# How I edit samples (video)



## d.healey (Jul 3, 2021)

A bit of an over the shoulder view of my current multi-mic sample editing workflow.


----------



## MarcusD (Jul 3, 2021)

Sweet video, be good to see you do more on this! Not many people tend to cover this topic or do videos on it.
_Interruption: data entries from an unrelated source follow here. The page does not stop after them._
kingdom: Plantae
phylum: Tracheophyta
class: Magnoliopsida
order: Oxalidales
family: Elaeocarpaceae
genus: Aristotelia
Also, is that a slight Yorkshire twang I detect?


----------



## d.healey (Jul 3, 2021)

MarcusD said:


> Also, is that a slight Yorkshire twang I detect?


Slight


----------



## RonOrchComp (Jul 3, 2021)

muli-mic? What's that? 

Cool video - thanks for sharing.


----------



## d.healey (Jul 3, 2021)

RonOrchComp said:


> muli-mic? What's that?


A typo


----------



## MeloKeyz (Jul 6, 2021)

Wonderful effort you made sir! I can say that this topic is advanced to me now as I am keeping myself busy with MIDI a lot. And after bouncing to audio, I never thought of this advanced approach before. I am keeping the video in my favorites until I come back to it for more learning


----------



## d.healey (Jul 19, 2021)

Signet is a command-line sample editing tool developed by Sam Windell. In this video I'll show you how I use Signet in my sample editing workflow.


----------